# [SUPPLIED TEXT]

^^^^^^^^

There probably isn’t a male bisexual (or female) who hasn’t struggled with being bisexual at some point. In the beginning, it can be so confusing in the many ways it can conflict with what we were taught and the current mindset of the society we live in. We first struggle with the realization that we’re bisexual; where the fuck did that come from? For those who discover bisexuality later in life, yeah, getting hit with this after you’ve been a practicing heterosexual all this time can be a serious jolt to one’s system. Comparatively speaking, however, accepting that you’re bisexual is easier than trying to figure out how this is going to impact your life.
Who do you tell about this? Can you even tell anyone? Then there are the sexual urges; maybe your body doesn’t “automatically” go off the deep end but your mind, devilish thing it can be, is putting all kinds of shit on the table for your consideration and, hopefully, as action items. Even when you’re single and free to do your thing, trying to incorporate this “extra” stuff can be daunting and in some situations downright depressing because it’s difficult to figure out what can be done about what you’re thinking and feeling… while doing your best to stay off the radar of those who aren’t particularly fond of people who aren’t heterosexual and that can include those people closest to you.
I’ve heard “struggling” bisexuals ask, “Why does this have to be so damned difficult?” The answer is, “It’s only going to be as difficult as you make it…” Now, this might sound like it belongs in the “easier said than done” category but just think about it and then think about the specific things that you think is making this a hard thing to deal with. I’ve found – and even through my own period of struggling with this – that we spend more time worrying and being overly concerned about what everyone else is going to think about us than we do trying to figure out how to make all this fit into what we’re already doing.
I’d never say that one shouldn’t be concerned about the opinions of others… but if you’re going to let their opinions dictate your life, well, don’t you think that’s a problem? The real-deal bottom line here is that even if you tell no one else and even if you don’t do a damned thing about being bisexual, um, you’re still bisexual; you have the thoughts and the feelings so now it’s a matter of incorporating those thoughts and feeling into the ones you’ve been dealing with all along. For some, this seems to be impossible but I very much beg to differ because, once upon a time, I thought it couldn’t be done… then I did it.
I’ve learned that if one is struggling with this and haven’t been able to bring it all together within themselves, it is very possible that they have some resistance to change and, well, sadly, you just have to change some shit about yourself in order to accomplish the goal of being one whole person instead of thinking you’re two different people. As long as you believe that you cannot “own the process,” you will continue to struggle with this; as long as you have any kind of fear of being wholly rejected because you’re bisexual, you will continue to struggle and the most simplest thing I could suggest is for you to stop being your own worst enemy; instead of making this more difficult – and the people around you aren’t really the ones responsible – one should strive to make it as easy on themselves as they can manage… even if it takes some time and mental effort: Work smarter, not harder.

^^^^^^^^

[Excerpts from a dataset]
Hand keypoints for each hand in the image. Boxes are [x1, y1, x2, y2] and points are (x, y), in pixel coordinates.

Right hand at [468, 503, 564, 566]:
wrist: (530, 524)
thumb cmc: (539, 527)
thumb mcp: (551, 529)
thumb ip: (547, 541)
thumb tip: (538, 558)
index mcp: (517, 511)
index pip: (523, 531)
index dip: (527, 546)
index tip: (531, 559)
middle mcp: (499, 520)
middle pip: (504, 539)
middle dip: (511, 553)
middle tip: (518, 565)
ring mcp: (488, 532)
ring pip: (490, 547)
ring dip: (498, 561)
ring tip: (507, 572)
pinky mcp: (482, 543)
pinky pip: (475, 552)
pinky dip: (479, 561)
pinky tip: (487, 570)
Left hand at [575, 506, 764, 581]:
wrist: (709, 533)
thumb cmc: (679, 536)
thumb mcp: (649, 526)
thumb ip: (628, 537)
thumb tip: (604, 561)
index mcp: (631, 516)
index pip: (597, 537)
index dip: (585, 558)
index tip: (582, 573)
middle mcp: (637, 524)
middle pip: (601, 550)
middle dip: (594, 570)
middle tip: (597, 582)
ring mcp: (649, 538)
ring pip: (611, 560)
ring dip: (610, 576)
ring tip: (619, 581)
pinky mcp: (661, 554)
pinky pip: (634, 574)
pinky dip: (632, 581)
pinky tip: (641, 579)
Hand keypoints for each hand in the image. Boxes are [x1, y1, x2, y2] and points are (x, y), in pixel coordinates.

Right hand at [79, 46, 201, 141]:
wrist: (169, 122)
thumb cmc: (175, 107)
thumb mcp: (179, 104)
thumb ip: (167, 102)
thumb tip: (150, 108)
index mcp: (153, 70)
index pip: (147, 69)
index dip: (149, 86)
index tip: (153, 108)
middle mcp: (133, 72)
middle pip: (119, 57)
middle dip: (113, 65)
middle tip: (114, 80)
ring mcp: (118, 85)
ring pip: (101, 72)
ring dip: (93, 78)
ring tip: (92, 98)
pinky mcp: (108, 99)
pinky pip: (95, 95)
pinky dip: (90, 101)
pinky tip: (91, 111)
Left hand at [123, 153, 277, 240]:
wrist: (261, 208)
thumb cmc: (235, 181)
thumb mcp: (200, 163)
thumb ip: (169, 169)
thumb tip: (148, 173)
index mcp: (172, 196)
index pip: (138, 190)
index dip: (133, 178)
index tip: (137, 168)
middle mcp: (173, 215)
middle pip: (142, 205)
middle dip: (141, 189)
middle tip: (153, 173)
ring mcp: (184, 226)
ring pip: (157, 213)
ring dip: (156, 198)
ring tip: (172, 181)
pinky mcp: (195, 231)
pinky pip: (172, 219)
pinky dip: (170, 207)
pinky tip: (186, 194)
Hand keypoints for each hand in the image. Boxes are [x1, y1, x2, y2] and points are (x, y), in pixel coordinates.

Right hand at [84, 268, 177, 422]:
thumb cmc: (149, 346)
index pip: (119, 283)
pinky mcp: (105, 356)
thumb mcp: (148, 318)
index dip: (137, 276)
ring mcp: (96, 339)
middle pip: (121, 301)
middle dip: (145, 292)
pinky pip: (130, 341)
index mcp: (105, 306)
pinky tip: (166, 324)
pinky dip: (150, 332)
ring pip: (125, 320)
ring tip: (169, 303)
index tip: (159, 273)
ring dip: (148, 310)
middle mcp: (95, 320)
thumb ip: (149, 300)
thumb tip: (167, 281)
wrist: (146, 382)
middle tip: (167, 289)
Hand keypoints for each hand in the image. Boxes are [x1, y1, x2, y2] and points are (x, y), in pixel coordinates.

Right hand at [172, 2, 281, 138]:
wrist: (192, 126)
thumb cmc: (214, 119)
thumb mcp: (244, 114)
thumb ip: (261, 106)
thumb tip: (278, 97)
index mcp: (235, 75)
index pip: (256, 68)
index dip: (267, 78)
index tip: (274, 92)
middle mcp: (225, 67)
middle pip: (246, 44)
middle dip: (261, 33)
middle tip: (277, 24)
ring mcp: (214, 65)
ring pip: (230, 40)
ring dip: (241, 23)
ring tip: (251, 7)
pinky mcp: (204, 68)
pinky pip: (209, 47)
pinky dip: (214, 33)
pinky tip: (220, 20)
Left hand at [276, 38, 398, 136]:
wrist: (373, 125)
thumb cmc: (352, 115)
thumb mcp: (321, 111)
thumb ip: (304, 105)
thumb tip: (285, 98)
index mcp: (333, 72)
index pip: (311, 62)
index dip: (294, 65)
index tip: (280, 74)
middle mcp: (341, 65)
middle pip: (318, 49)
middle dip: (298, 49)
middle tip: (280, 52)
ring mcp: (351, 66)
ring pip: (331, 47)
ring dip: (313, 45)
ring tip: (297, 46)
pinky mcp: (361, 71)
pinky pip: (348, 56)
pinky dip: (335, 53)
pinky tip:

^^^^^^^^

# [EXERCISE A]
Reproduce the passage of the essay on struggling with being bisexual, starting at "I’d never say" and ending at "then I did it.".
# [EXERCISE B]
Write the next portion of the essay on struggling with being bisexual, picking up right after its final sentence.

# [RESPONSE BOX A]
I’d never say that one shouldn’t be concerned about the opinions of others… but if you’re going to let their opinions dictate your life, well, don’t you think that’s a problem? The real-deal bottom line here is that even if you tell no one else and even if you don’t do a damned thing about being bisexual, um, you’re still bisexual; you have the thoughts and the feelings so now it’s a matter of incorporating those thoughts and feeling into the ones you’ve been dealing with all along. For some, this seems to be impossible but I very much beg to differ because, once upon a time, I thought it couldn’t be done… then I did it.

# [RESPONSE BOX B]
Of course, I wouldn’t be telling you these things if I didn’t know what the struggle is like even though everyone’s situation isn’t the same… but the struggle itself is consistent. I know how I kicked the struggle to the curb… but what worked for me might not work for everyone when you get into the specifics; however, at a higher level of thought, yeah, not beating yourself up about it – or letting perceived resistance kick your ass – makes a whole lot of sense. It’s one of the reasons why y’all see me write ad nauseam that when you’re bisexual, you don’t have to do anything other than accept that you’re bisexual. You don’t have to come out to the whole world ASAP; if you can, fine but if you can’t, um, why do it? As my very wise mother taught me, you never give someone a stick to beat you with. Even when your hormones are screaming at you to switch to the other side and get some sexual action, you don’t have to do it if, on the whole, it’s not gonna be in your best interest, oh, like for you to go to the other side, you have to cheat on a partner.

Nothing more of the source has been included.